As soon as I would put out my hand with an apple in it the pony in the field would come running over. Must I put Descartes before that horse?


3 comments:

Anonymous said...

if spontaneous why add the need for cognitive reflection/narration?

Stuart W. Mirsky said...

". . . by noticing a man approaching them with a raised stick, they begin to run away thinking, 'This one wants to hurt me' ”

But this would not be the case since there is no reason to think an animal without language could even formulate such concepts. Presumably, the quote is merely from a more naive era than our own, when the role of language in conceptualization and world formation had not yet been explored or explicated and so we can simply discount the anthromorphic element in the thought expressed above and just focus on the fact of animal faith itself which is an important point.
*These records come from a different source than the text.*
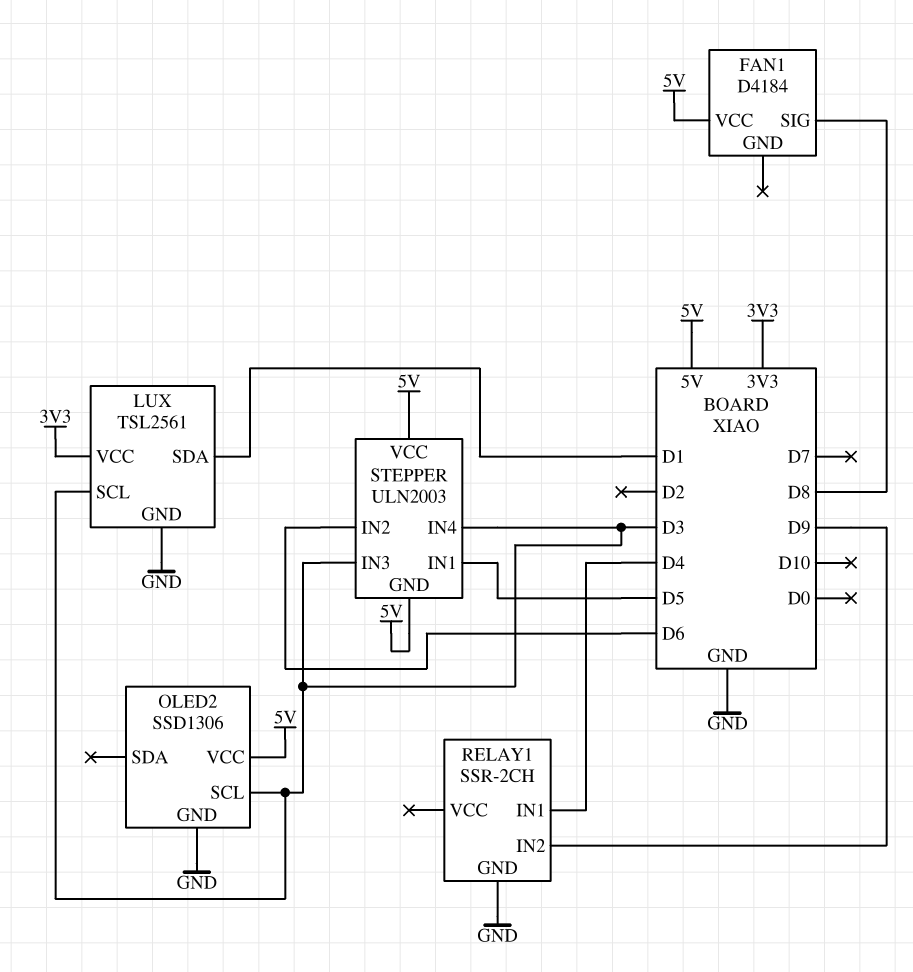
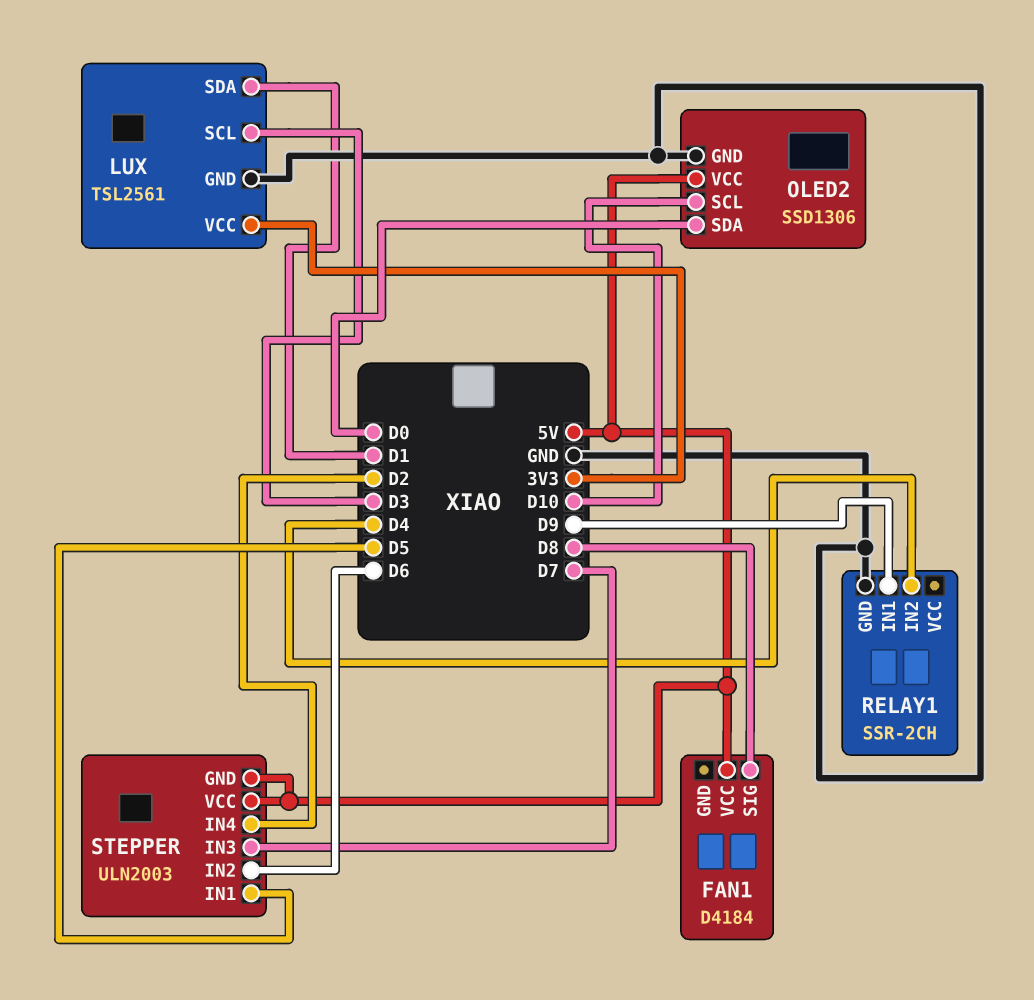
OLED2 pin SCL: D3 -> D10
OLED2 pin SDA: none -> D0
RELAY1 pin IN1: D4 -> D9
RELAY1 pin IN2: D9 -> D4
STEPPER pin IN3: D3 -> D7
STEPPER pin IN4: D3 -> D2

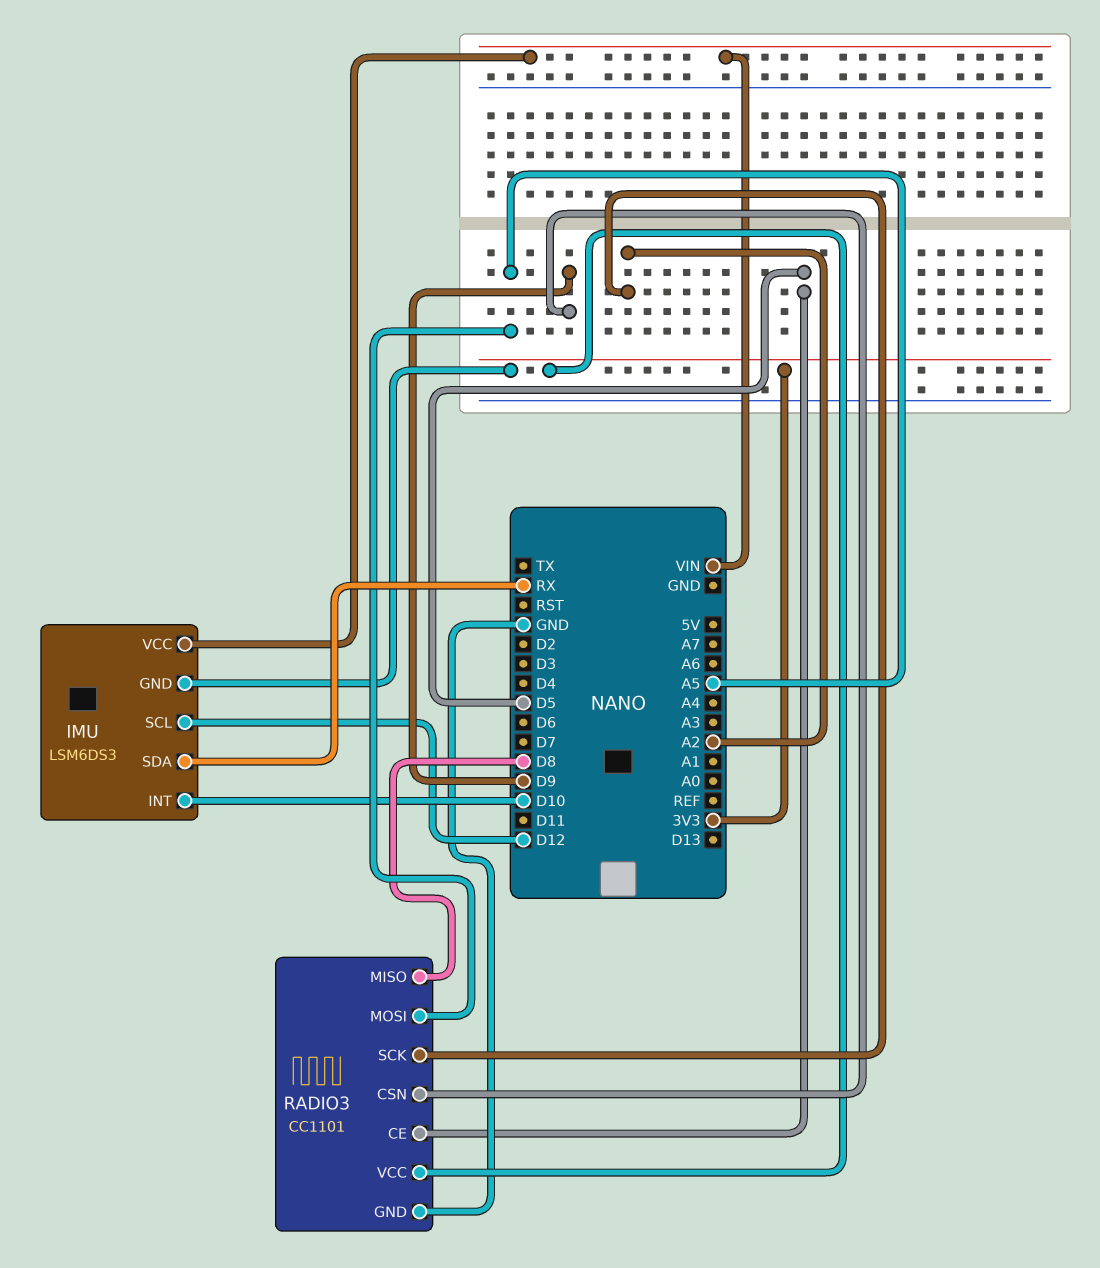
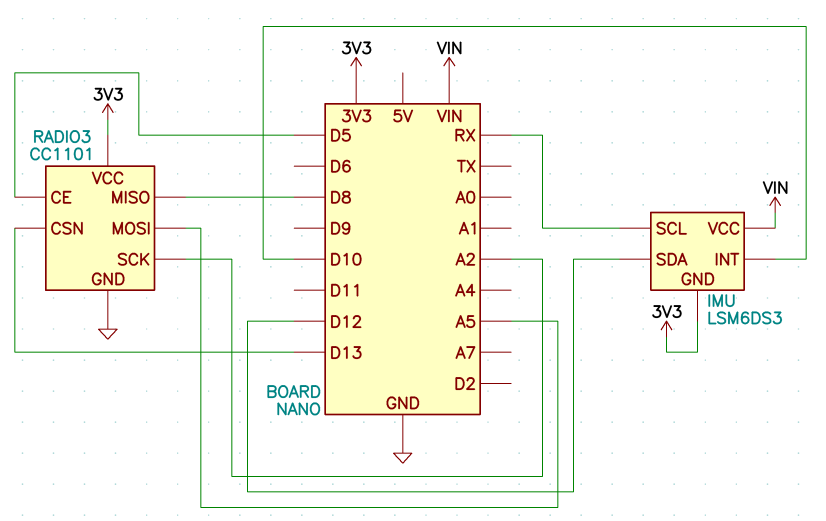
IMU pin SCL: D12 -> RX
IMU pin SDA: RX -> D12
RADIO3 pin CSN: D9 -> D13

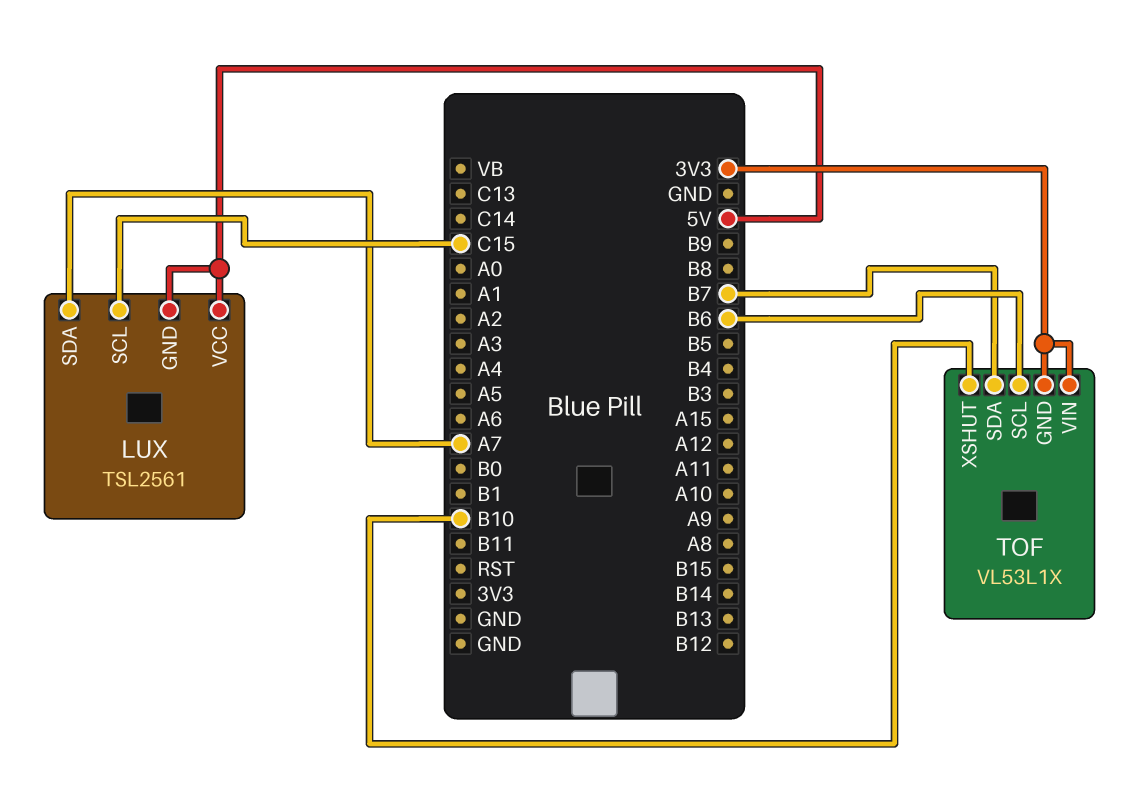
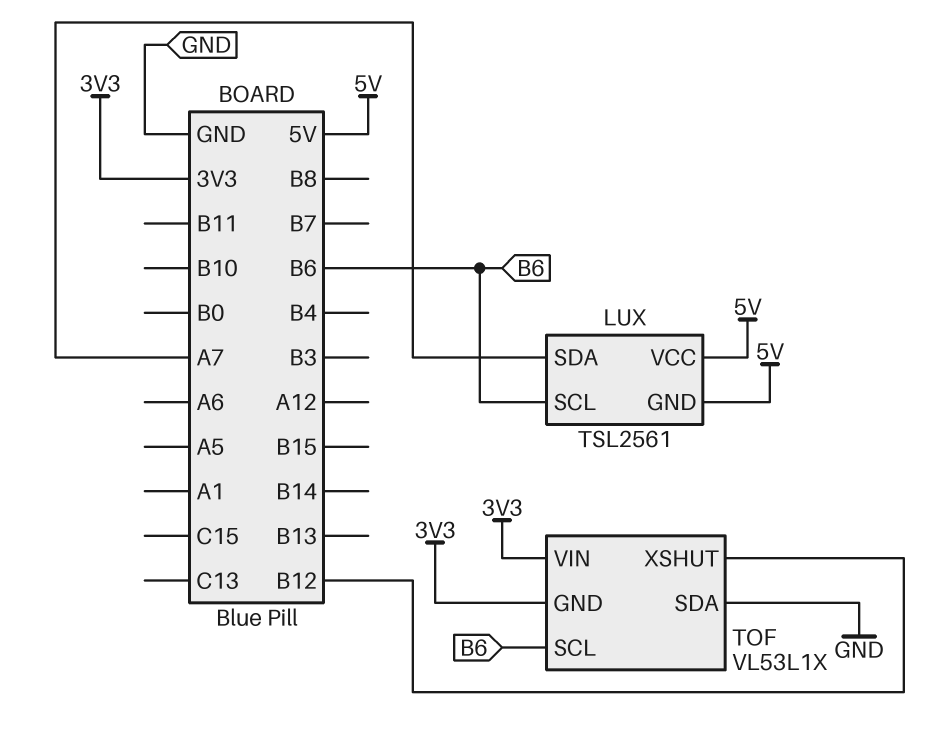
LUX pin SCL: C15 -> B6
TOF pin SDA: B7 -> GND
TOF pin XSHUT: B10 -> B12

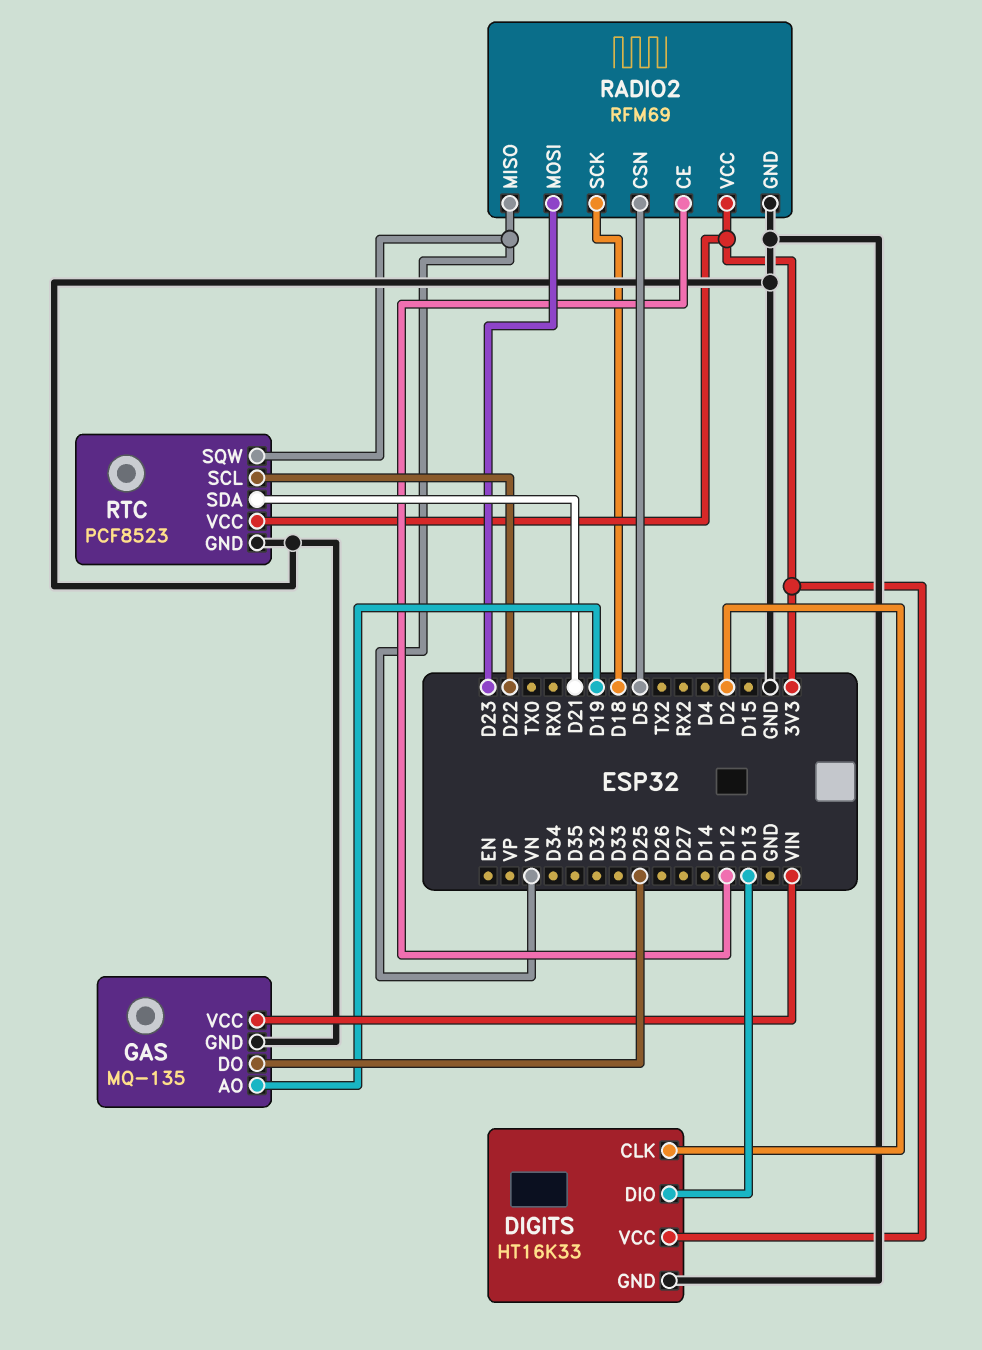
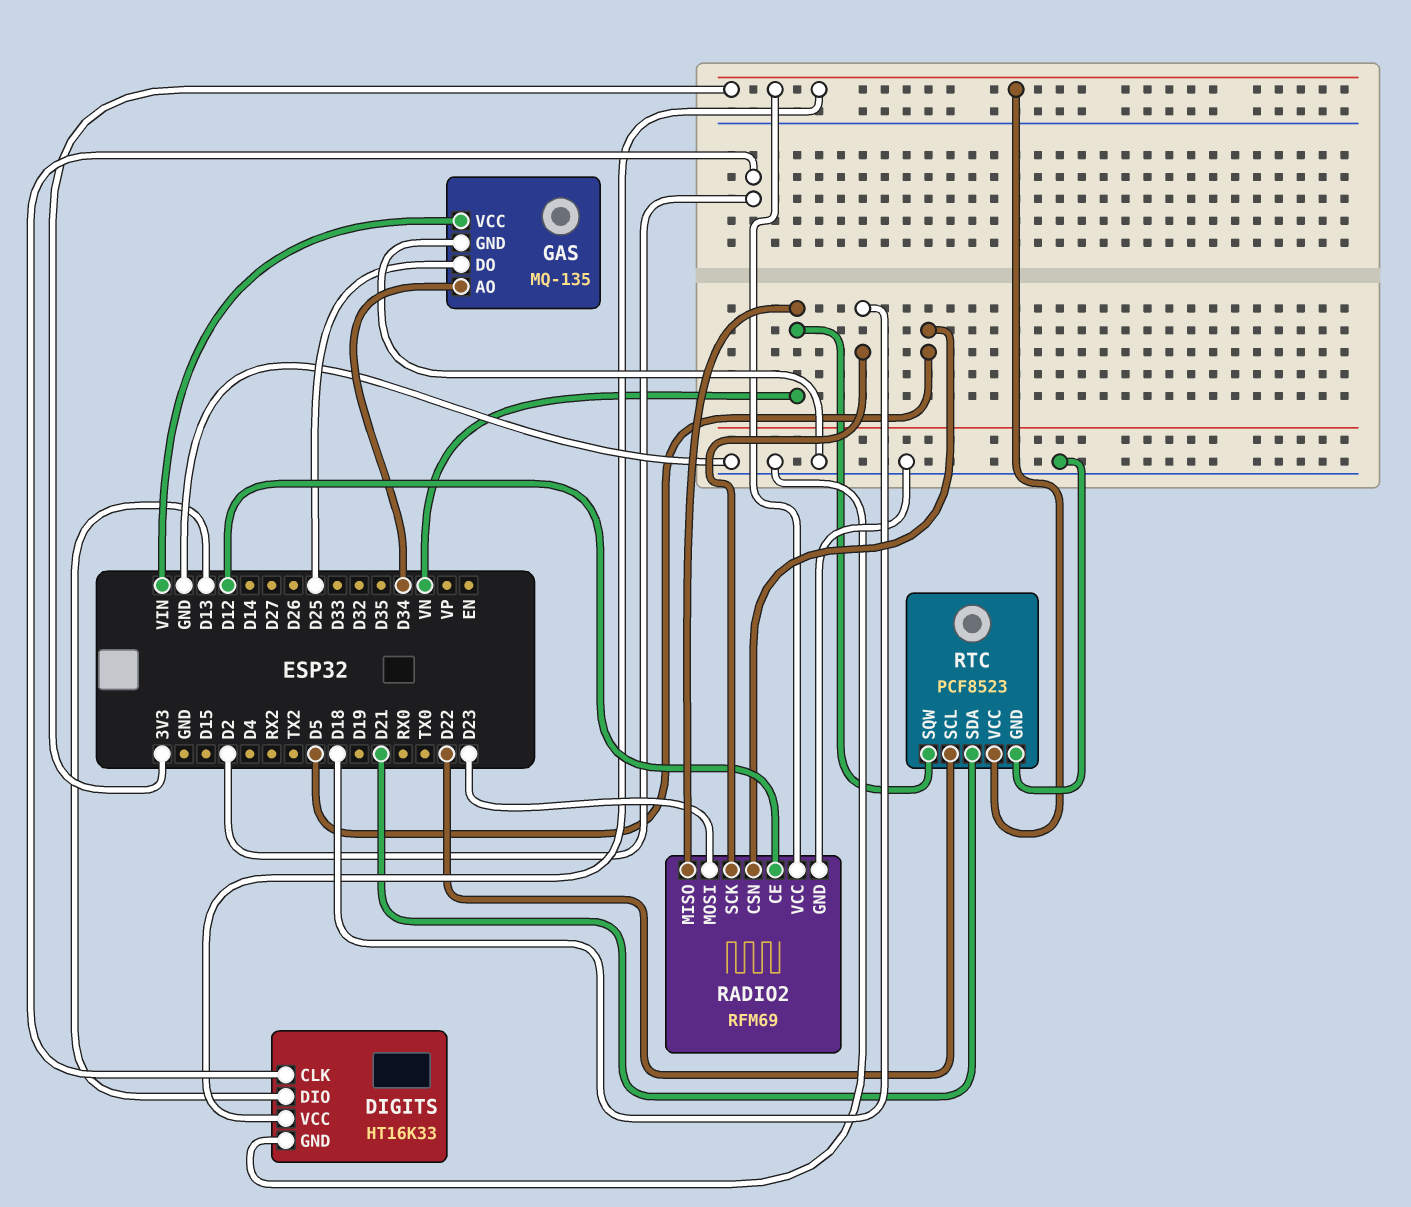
GAS pin AO: D19 -> D34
And yet there is something in this that requires us to consider the role of language in understanding why we humans may be prone to Descartes like musings and animals without language would not be. It's only our capacity for abstraction and generalization which language makes possible that leads us down this path of supposing that, to interact with reality we must be able to justify its appearance to us in some abstract way. Animal faith, common sense or, better, the role of practice and success in our behaviors (the pragmatic way of explaining truth claims and beliefs) all override abstract reasoning when it comes to dealing with the world. And that's because such reasoning has strayed too far when we seek to use it to replace the sense of certainty we derive just from interacting with our world. Before there can be claims of truth or falsity there must be the practical effects of physical interaction with our world. Valuation is thus a more basic function for us than truth assertion.

ombhurbhuva said...

Stuart W. Mirsky:
Thanks for your comment which I missed .
That of course is just a human projection or what a human would think or say in the same circumstances. As Wittgenstein said: If a lion could speak we would not understand it. There is no commonality of forms of life. The general idea is that there is objective cognition of threat or reward. Here is an interesting article on animal cognition:
https://www.theatlantic.com/magazine/archive/2019/03/what-the-crow-knows/580726/

It’s obvious if you accept Darwinian evolution that our cognition passed through those earlier stages and fetched up where our rationality wants to prove everything as you say.